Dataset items
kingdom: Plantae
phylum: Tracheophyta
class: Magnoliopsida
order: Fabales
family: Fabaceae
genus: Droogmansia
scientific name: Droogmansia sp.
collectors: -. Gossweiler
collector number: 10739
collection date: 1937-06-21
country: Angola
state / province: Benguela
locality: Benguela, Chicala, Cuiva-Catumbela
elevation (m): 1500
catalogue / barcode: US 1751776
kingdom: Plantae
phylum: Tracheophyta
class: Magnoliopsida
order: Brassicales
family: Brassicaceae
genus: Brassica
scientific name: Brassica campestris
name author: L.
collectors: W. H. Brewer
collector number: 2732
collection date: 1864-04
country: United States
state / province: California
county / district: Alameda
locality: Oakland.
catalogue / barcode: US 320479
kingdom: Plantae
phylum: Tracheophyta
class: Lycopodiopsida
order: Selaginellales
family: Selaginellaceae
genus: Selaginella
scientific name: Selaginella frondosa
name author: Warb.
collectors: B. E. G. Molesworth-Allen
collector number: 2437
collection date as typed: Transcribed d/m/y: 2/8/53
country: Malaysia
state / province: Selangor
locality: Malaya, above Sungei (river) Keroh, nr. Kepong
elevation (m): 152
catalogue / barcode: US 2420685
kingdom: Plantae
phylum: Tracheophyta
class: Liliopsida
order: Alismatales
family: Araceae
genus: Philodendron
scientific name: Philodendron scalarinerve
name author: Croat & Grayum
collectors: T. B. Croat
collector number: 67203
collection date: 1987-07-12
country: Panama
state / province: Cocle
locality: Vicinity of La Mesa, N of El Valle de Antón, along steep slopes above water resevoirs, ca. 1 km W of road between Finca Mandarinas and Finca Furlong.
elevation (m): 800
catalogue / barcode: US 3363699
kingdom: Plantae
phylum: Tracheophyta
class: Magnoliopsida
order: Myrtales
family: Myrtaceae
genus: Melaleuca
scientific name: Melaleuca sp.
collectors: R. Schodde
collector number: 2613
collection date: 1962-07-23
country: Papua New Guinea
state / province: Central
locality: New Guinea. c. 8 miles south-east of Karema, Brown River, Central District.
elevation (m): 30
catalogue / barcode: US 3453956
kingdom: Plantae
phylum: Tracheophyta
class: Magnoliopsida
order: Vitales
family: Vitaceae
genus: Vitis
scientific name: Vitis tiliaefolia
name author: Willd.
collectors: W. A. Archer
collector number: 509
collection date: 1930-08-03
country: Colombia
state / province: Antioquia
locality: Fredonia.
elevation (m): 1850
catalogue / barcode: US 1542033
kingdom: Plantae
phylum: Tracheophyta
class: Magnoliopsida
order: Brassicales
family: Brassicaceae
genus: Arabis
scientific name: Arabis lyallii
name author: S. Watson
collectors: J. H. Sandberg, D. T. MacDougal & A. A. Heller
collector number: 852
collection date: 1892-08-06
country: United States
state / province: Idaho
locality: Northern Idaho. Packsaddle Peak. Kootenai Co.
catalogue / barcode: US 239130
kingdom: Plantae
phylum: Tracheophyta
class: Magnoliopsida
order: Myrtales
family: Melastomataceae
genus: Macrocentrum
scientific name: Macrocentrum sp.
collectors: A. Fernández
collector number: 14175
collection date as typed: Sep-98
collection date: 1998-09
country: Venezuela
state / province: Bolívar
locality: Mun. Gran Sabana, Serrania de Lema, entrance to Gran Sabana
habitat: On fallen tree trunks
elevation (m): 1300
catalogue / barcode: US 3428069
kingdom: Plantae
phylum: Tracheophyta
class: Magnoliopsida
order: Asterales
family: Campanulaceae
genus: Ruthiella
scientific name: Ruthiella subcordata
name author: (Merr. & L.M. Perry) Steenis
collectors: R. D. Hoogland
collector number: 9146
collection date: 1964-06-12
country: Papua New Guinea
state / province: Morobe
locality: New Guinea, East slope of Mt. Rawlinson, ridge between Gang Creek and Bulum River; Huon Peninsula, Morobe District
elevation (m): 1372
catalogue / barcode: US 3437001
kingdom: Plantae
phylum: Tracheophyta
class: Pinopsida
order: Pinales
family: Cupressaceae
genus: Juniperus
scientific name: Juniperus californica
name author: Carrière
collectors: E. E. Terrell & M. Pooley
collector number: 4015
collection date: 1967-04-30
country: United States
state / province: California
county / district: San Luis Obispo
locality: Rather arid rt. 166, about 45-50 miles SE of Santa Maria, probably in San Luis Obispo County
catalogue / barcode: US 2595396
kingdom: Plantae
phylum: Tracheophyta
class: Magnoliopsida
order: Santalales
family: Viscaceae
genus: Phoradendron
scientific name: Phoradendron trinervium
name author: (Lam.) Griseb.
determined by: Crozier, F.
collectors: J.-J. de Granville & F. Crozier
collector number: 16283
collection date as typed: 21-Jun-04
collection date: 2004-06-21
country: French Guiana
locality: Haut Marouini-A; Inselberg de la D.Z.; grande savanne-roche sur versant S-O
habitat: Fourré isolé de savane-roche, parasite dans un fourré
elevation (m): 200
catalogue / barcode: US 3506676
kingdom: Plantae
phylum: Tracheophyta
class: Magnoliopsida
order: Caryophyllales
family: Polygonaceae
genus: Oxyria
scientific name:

INSTRUCTIONS TO FOLLOW
Please reproduce, word for word, the part of the records that opens with the line containing "family: Viscaceae" and continues to the end of the records.

RESULT
family: Viscaceae
genus: Phoradendron
scientific name: Phoradendron trinervium
name author: (Lam.) Griseb.
determined by: Crozier, F.
collectors: J.-J. de Granville & F. Crozier
collector number: 16283
collection date as typed: 21-Jun-04
collection date: 2004-06-21
country: French Guiana
locality: Haut Marouini-A; Inselberg de la D.Z.; grande savanne-roche sur versant S-O
habitat: Fourré isolé de savane-roche, parasite dans un fourré
elevation (m): 200
catalogue / barcode: US 3506676
kingdom: Plantae
phylum: Tracheophyta
class: Magnoliopsida
order: Caryophyllales
family: Polygonaceae
genus: Oxyria
scientific name:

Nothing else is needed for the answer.